* **YOUR INSTRUCTIONS**
Write out every line of text in the material below exactly as it appears, and leave the pictures out.

* **MATERIALS PROVIDED**
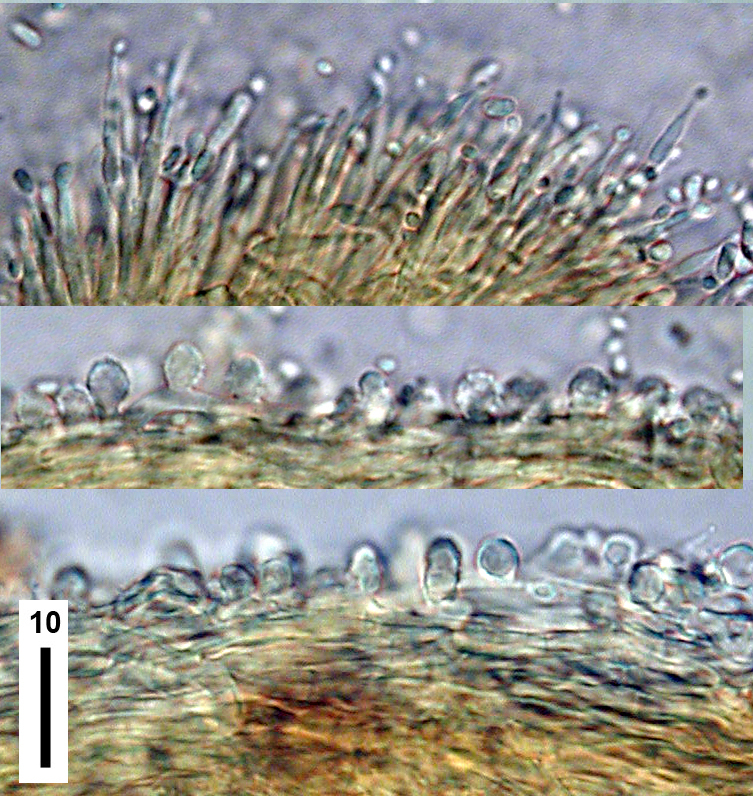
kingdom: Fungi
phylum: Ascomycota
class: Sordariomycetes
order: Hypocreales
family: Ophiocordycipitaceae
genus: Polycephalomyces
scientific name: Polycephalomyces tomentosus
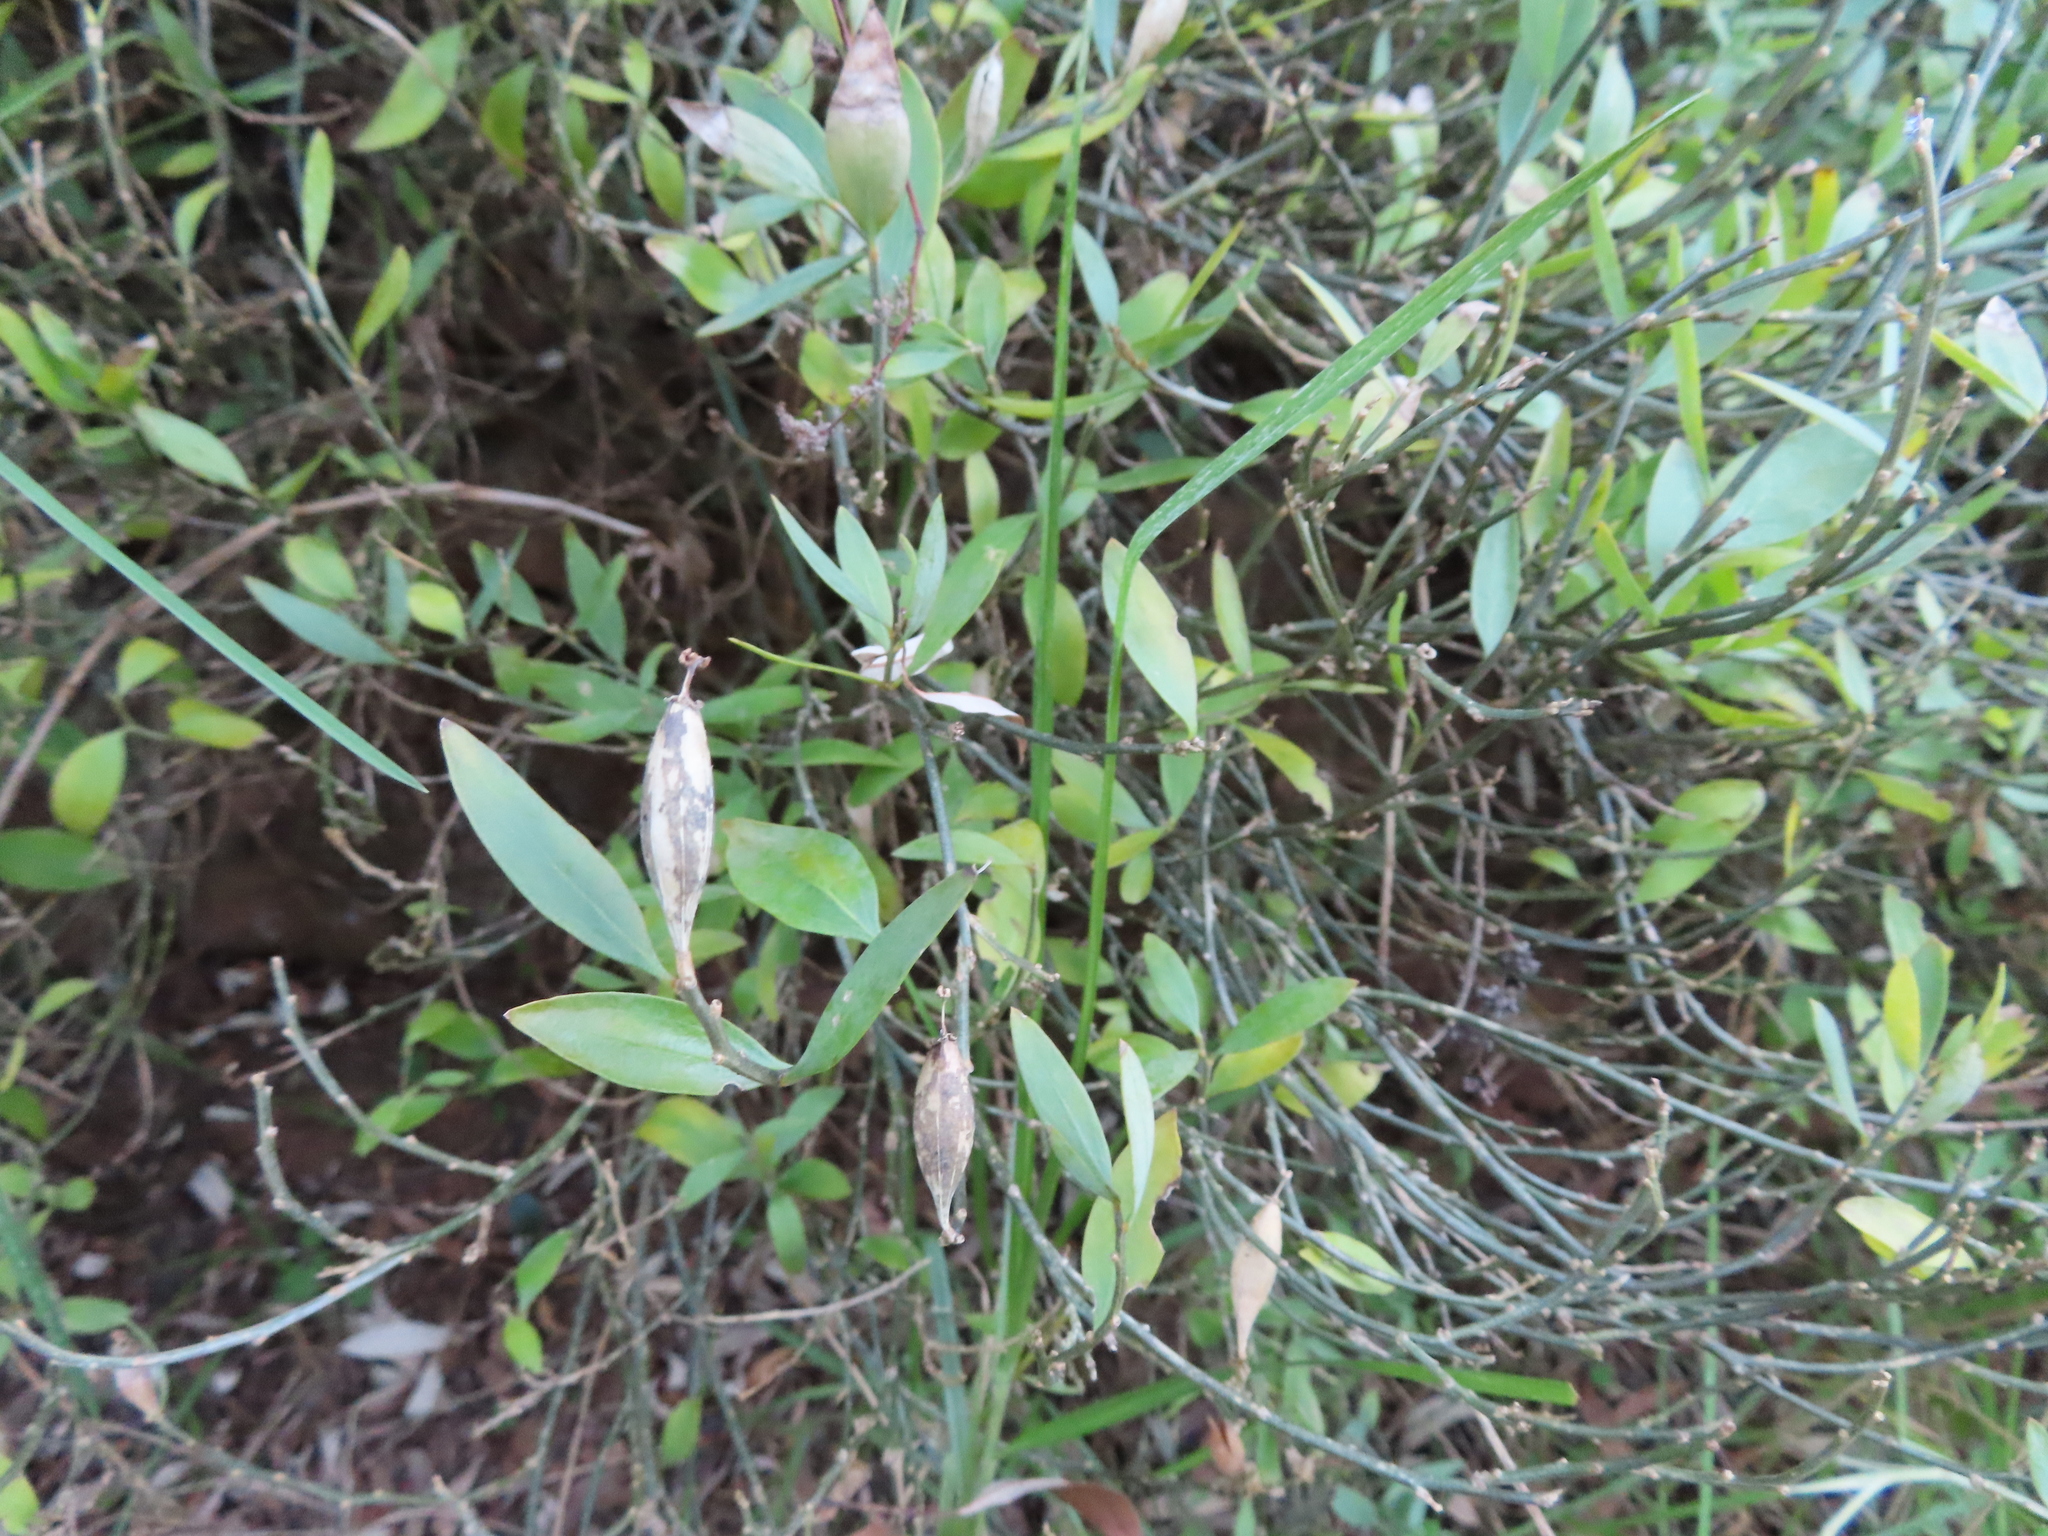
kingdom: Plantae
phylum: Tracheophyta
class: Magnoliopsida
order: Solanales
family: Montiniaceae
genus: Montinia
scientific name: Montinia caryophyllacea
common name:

* **EXERCISE RESULT**
kingdom: Fungi
phylum: Ascomycota
class: Sordariomycetes
order: Hypocreales
family: Ophiocordycipitaceae
genus: Polycephalomyces
scientific name: Polycephalomyces tomentosus
kingdom: Plantae
phylum: Tracheophyta
class: Magnoliopsida
order: Solanales
family: Montiniaceae
genus: Montinia
scientific name: Montinia caryophyllacea
common name:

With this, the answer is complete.